EXERCISE PROMPT: What is needed is a single figure: how many lines of the records below contain the word "České".

RECORDED INFORMATION:
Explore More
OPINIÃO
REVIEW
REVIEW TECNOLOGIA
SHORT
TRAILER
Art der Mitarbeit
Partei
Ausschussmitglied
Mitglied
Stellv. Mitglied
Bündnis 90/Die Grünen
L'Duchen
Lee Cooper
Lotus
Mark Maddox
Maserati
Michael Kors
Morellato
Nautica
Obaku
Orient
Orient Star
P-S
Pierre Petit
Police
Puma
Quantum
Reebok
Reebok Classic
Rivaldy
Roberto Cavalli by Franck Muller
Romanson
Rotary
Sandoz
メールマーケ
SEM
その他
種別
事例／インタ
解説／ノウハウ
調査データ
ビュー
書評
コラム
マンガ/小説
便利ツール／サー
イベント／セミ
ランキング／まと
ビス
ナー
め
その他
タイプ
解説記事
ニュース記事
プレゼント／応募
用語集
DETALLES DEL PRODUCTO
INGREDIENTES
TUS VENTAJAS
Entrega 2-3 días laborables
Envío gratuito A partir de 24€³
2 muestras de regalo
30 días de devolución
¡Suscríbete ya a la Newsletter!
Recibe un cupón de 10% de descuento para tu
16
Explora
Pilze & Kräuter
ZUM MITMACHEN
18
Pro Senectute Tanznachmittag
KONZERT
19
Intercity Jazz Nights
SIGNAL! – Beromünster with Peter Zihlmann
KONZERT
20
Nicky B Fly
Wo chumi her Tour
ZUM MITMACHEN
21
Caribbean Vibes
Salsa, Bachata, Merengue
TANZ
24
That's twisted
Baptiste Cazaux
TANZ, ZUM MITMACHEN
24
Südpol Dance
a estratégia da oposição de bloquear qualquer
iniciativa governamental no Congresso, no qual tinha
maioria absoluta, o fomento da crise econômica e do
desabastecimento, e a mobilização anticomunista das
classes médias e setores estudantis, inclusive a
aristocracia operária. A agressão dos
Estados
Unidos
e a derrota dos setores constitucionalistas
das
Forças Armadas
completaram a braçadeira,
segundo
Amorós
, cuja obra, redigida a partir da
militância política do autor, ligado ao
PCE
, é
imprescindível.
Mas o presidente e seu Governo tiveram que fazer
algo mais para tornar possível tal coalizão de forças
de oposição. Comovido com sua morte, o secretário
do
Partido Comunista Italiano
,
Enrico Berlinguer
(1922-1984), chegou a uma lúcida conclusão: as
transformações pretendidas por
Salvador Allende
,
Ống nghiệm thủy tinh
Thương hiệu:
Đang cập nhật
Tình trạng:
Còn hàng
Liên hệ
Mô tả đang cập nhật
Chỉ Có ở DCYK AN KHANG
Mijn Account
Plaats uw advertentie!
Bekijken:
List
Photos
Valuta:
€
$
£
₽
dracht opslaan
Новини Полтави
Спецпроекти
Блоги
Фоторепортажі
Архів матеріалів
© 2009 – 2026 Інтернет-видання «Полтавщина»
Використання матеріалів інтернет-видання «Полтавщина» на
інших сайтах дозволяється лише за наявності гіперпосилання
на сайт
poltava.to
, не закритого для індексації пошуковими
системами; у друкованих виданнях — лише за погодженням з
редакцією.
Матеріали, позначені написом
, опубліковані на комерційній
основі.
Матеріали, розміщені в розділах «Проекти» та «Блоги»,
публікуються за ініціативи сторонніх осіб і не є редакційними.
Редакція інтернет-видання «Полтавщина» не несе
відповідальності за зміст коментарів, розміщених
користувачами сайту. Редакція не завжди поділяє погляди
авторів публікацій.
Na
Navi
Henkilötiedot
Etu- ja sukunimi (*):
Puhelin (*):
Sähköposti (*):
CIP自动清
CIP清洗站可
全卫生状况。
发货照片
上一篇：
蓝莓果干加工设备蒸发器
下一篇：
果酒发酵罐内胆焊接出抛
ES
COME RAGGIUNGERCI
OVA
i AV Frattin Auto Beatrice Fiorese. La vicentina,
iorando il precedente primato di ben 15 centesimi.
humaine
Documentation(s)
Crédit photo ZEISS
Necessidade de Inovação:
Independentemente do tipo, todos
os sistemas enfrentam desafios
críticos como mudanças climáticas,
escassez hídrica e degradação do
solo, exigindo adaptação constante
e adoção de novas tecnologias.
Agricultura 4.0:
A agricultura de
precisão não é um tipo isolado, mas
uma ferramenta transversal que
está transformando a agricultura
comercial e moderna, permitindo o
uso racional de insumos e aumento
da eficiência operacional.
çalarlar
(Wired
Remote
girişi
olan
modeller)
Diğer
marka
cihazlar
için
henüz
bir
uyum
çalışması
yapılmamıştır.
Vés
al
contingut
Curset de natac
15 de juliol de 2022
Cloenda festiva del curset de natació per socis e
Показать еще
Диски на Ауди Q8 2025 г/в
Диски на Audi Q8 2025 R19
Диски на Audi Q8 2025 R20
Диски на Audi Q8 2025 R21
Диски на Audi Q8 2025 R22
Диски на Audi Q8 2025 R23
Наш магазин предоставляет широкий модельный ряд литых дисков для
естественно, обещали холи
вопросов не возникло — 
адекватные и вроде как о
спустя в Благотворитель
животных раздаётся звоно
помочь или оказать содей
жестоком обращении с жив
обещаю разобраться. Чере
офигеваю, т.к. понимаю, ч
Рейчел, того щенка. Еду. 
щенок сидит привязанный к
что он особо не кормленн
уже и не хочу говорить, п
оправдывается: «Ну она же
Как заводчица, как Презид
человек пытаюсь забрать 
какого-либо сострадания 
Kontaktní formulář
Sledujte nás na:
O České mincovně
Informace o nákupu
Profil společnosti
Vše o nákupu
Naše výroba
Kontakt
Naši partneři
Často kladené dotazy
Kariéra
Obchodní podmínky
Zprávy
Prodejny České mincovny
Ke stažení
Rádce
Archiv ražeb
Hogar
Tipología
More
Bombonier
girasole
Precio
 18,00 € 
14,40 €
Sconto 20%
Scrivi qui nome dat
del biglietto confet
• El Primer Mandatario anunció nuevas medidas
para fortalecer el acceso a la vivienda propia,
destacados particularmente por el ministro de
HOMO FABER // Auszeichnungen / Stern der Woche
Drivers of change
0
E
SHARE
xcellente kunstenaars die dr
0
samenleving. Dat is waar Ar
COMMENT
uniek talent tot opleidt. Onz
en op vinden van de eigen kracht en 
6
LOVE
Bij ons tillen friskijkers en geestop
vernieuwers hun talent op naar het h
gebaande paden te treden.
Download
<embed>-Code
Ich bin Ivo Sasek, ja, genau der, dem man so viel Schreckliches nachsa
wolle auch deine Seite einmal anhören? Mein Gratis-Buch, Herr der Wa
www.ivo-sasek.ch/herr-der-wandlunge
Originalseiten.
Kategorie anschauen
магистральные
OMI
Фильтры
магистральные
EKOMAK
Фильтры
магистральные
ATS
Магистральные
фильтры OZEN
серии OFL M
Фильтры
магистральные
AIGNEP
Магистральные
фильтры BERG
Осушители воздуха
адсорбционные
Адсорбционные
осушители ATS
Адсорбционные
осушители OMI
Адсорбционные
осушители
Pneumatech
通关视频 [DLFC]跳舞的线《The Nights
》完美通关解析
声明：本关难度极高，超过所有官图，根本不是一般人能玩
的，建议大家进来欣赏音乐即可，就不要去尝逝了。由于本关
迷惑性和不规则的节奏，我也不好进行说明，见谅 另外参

ANSWER TO THIS PROBLEM: 2